Scott, who moved to Texas at age 16, resides in Austin with husband Matt Davis and her children.
A rocky start
At the TEMPO talk, Scott did not shy away from sharing some of her early challenges, including an ill-fated business, The Hat Box, which was designed to serve women undergoing chemotherapy treatment.
“I was hopeful this was going to be my thing,” Scott said.
She described its failure as “one of those dark moments,” but also said, in retrospect, she is thankful for the challenge because “it was one of the best lessons I ever could’ve had in retail.”
When she decided to re-enter the business world in 2002 with her namesake, boutique-style business, Scott said she did so in a more measured fashion, starting with $500 and working out of a spare bedroom within her Austin home.
As it turned out, Scott discovered a niche within her areas of specialty, filling a gulf between low-end and high-end products.
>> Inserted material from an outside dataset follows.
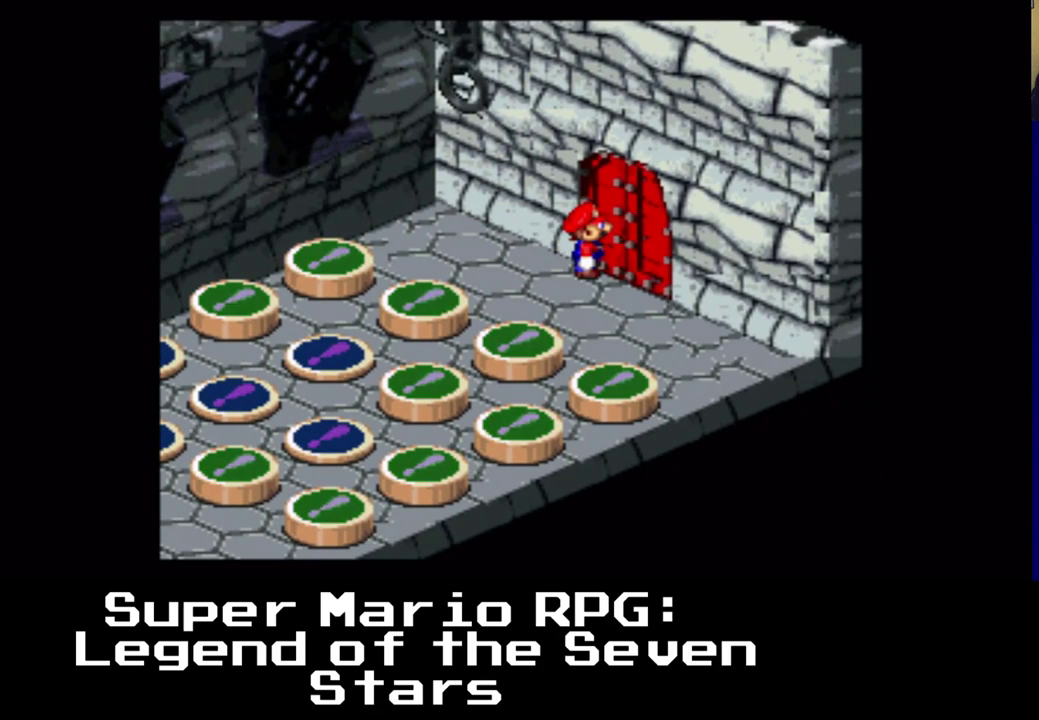
{"dt_ms": 500, "buttons": ["X"], "events": []}
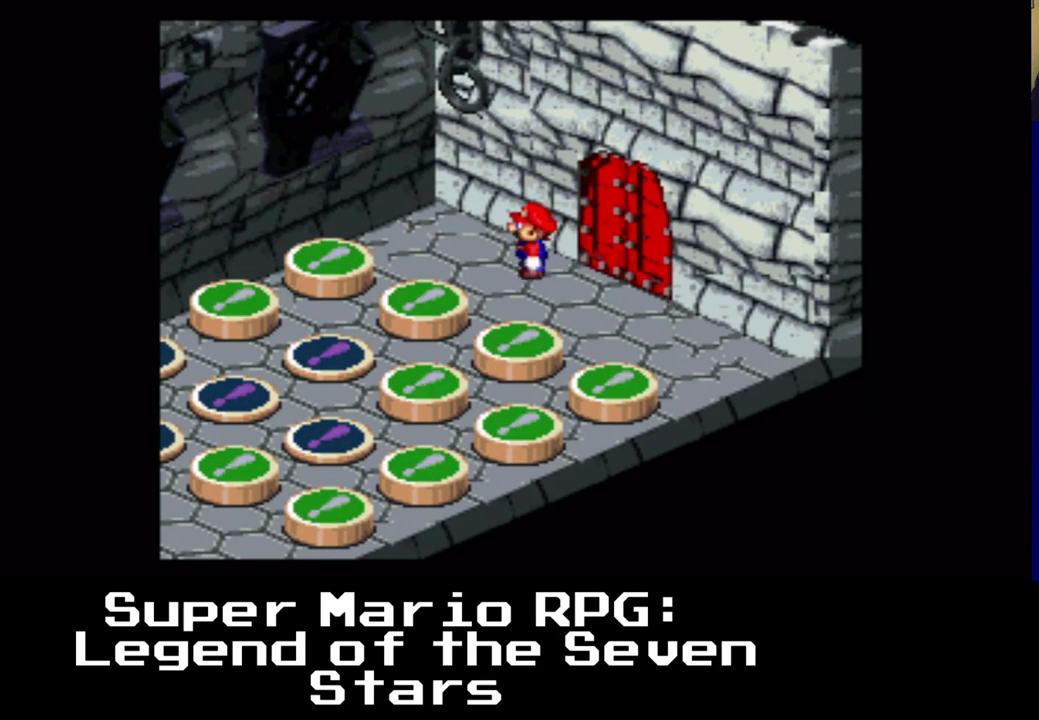
{"dt_ms": 500, "buttons": ["X"], "events": [[83, "A", "down"], [250, "A", "up"]]}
“I felt like there was some white space,” she said.
Scott also has made a name for herself as a robust champion for philanthropic endeavors — a philosophy, she said, that is rooted in her Midwestern-based values.
Through efforts such as the Kendra Cares Program, Scott has provided her resources to such venues as pediatric hospitals.
“We have a very short time on this Earth,” Scott said as she shared her desire to give back. “While you’re here, you have to do something good. We all ought to be kind and thoughtful to one another.”
During the question-and-answer session, Washington asked Scott when she realized her current business was a success.
Because she has been so deeply entrenched in the day-to-day operations within the business in the past 17 years, Scott said there never was one single moment of reckoning.
“There’s so much I still want to do,” she said.